Verbatim output of the lines below is required, with the images omitted.

Dataset items:
= = = = = = =
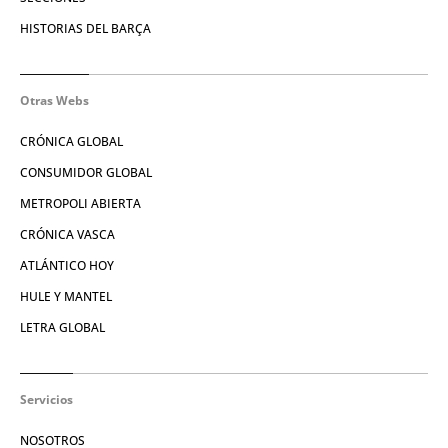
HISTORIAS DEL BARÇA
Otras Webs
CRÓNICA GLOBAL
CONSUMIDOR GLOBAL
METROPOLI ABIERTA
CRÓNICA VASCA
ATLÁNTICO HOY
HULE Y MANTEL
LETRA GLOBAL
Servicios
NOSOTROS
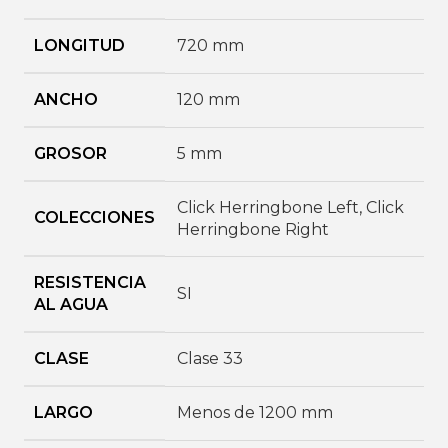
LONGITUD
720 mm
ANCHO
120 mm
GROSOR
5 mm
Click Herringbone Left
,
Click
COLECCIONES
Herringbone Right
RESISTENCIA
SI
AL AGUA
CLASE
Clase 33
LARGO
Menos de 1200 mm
= = = = = = =
**ANSWER FOR THE TASK**
HISTORIAS DEL BARÇA
Otras Webs
CRÓNICA GLOBAL
CONSUMIDOR GLOBAL
METROPOLI ABIERTA
CRÓNICA VASCA
ATLÁNTICO HOY
HULE Y MANTEL
LETRA GLOBAL
Servicios
NOSOTROS
LONGITUD
720 mm
ANCHO
120 mm
GROSOR
5 mm
Click Herringbone Left
,
Click
COLECCIONES
Herringbone Right
RESISTENCIA
SI
AL AGUA
CLASE
Clase 33
LARGO
Menos de 1200 mm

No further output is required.